Explaining the unidirectional causality running from external health expenditure to poverty in SSA involves understanding how financial inflows specifically targeted at health systems can impact poverty levels. It is also observed that EHE and poverty shows a unidirectional causality running from GHE to poverty. Therefore, the unidirectional causality observed suggests that higher levels of external health expenditure can potentially mitigate poverty by improving health outcomes and enhancing economic opportunities in SSA.

5. Basic Results

Table 6 provides summary statistics indicating significant levels of income poverty in Africa, with a mean of 47.66 and a standard deviation of 21.38. This underscores the persistent challenge of income poverty in the region, consistent with the emphasis of A. Smith et al. (2023) on the necessity of addressing poverty to achieve Sustainable Development Goal 1. Additionally, out-of-pocket health expenditure (OOPHE) shows a mean of 51.98 and a high standard deviation of 72.86, reflecting substantial variation in healthcare spending patterns among individuals. In contrast, government health expenditure (GHE) exhibits a mean of 1.86 and a standard deviation of 1.22, highlighting considerable heterogeneity in the allocation of public health resources across the sample. This heterogeneity underscores the complex nature of health financing in Africa, where disparities in government spending can impact access to essential healthcare services and health outcomes (J. Smith et al., 2023). The same interpretation is applied to all series. However, Figure 1 reveals a negative correlation while Figure 2 shows a slight positive correlation. Table 7 shows the correlation matrix, revealing that both OOPHE and GHE individually have a negative correlation with poverty. Even though Figure 1 and Figure 2 show the correlation between our variables, they do not give directional causality. To estimate the association between OOPHE, GHE, and poverty using FMOLS, we first examine the descriptive statistics, correlation matrix, Variance Inflation Factor (VIF) (Table 8), and Ramsey RESET test for our variables of interest. To detect multi-collinearity in the regression analysis, this study uses the Variance Inflation Factor (VIF). The results indicate no multi-collinearity, as all VIF values are less than 10, demonstrating the reliability of the regression models. To ensure the robustness and appropriate specification of the model, this study performs the Ramsey RESET test. The Ramsey RESET test results show a p-value of 0.854, which is greater than the chosen significance level of 0.05. Thus, we fail to reject the null hypothesis, indicating no strong evidence of omitted variables or model misspecification.

* [Directions]:
1. Please answer these questions on the passage about health expenditure and poverty:
(a) What mean and standard deviation does Table 6 give for income poverty?
(b) What do the results show about multi-collinearity, and what VIF cutoff supports that?
(c) What p-value did the Ramsey RESET test produce?
2. Pick up the passage on health expenditure and poverty after its last sentence and carry it on.

Stored entries:
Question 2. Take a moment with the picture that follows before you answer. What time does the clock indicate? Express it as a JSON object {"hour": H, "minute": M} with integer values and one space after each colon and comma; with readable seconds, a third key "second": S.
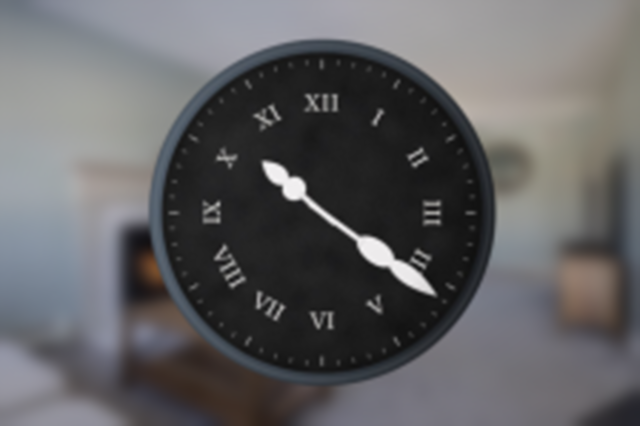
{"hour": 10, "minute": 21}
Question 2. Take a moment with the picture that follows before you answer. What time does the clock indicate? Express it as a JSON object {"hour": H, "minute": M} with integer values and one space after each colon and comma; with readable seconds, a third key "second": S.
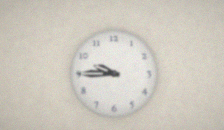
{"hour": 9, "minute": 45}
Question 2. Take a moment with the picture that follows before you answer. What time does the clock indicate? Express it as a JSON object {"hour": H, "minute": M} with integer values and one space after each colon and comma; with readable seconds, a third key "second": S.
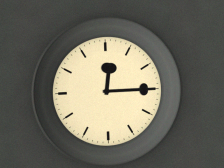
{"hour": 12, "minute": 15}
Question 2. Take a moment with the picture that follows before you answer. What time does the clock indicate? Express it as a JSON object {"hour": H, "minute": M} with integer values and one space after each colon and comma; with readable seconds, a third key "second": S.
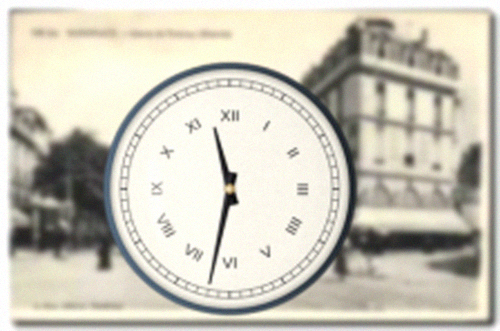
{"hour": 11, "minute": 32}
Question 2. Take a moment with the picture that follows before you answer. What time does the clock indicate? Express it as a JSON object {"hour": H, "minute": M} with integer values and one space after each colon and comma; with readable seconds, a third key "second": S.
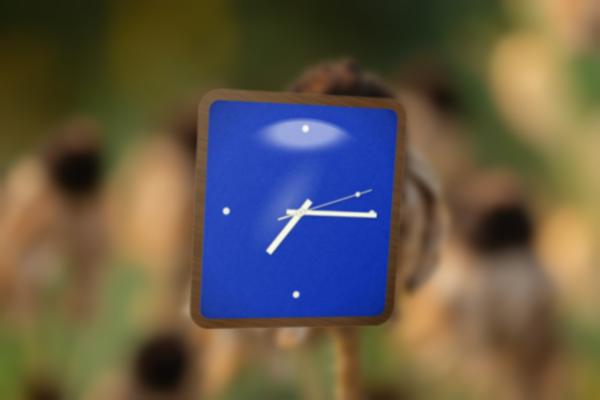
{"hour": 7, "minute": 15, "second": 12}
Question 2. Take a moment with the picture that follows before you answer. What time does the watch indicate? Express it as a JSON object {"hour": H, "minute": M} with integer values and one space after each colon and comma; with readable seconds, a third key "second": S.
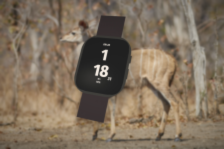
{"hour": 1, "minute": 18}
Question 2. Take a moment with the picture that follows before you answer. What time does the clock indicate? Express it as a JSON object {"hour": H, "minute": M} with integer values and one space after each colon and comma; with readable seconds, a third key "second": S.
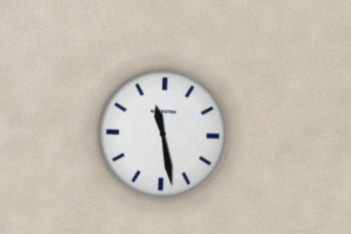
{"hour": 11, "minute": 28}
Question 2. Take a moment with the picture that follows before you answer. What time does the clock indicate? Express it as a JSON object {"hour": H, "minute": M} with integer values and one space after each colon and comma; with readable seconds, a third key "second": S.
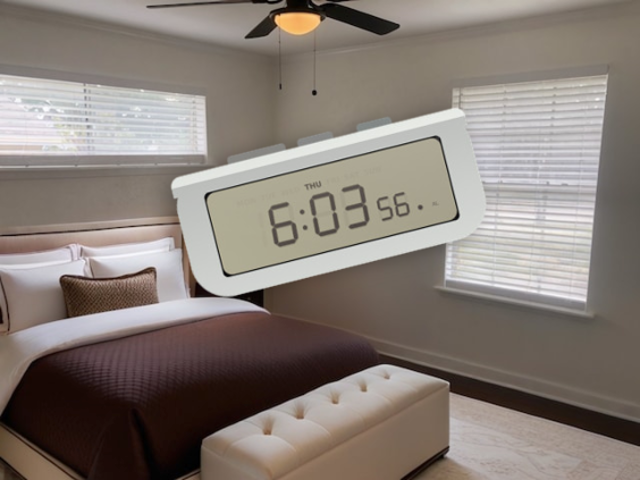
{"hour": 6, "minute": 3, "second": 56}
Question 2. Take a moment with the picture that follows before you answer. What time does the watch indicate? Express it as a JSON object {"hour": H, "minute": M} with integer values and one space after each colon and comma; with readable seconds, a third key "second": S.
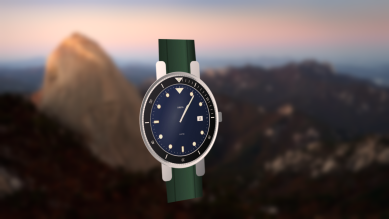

==

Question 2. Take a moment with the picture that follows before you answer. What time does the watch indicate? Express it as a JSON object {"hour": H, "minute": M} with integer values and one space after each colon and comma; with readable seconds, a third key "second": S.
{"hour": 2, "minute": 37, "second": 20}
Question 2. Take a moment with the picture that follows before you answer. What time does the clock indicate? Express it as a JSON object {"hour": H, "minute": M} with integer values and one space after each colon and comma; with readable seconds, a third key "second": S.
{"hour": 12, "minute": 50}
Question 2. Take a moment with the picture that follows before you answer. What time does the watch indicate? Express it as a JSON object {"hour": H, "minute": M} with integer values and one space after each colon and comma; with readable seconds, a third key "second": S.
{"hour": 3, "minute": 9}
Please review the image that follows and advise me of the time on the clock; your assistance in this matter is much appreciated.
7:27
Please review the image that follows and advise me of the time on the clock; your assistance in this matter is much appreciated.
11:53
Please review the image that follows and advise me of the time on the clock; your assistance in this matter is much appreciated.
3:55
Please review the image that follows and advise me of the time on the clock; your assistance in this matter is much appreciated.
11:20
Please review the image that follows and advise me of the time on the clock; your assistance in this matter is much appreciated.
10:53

* [Exercise responses]:
1.
(a) A mean of 47.66 and a standard deviation of 21.38.
(b) They show no multi-collinearity, since all VIF values are less than 10.
(c) A p-value of 0.854.

2.
FMOLS Results

Table 9 displays the outcomes of Equation (1) using the POLS, FE, and RE estimation methods. Initially, we estimate the model with each method without the interaction term between OOPHE and GHE to verify that the effects of these factors align with existing studies (R. D. Smith, 2007). Consequently, Table 9 comprises columns 1–6, with columns 1, 3, and 5 presenting results without the interaction term. Specifically, the findings using the POLS, RE, and FE techniques indicate that OOPHE and GHE are individually insignificant in reducing poverty in SSA. This is because the basic FE, RE, and POLS methods are not suitable for estimating Equation (1) due to the likely endogenous nature of several regressors, particularly OOPHE, GHE, their interaction, and GDP per capita. Column 5, using the RE estimator, reveals that OOPHE and GHE have an overall insignificant and negative impact on poverty individually. When the interaction term is included (see column 6), the insignificant effect on poverty persists. As the POLS, FE, and RE results are inappropriate, this study emphasizes the FMOLS results to examine the long-term relationship between our variables. Indeed, the interaction term of OOPHE with GHE significantly amplifies the effect of OOPHE on poverty. Thus, GHE enhances the impact of OOPHE on poverty, with the interaction term having a positive and significant effect that is more substantial than the individual impacts of OOPHE and GHE.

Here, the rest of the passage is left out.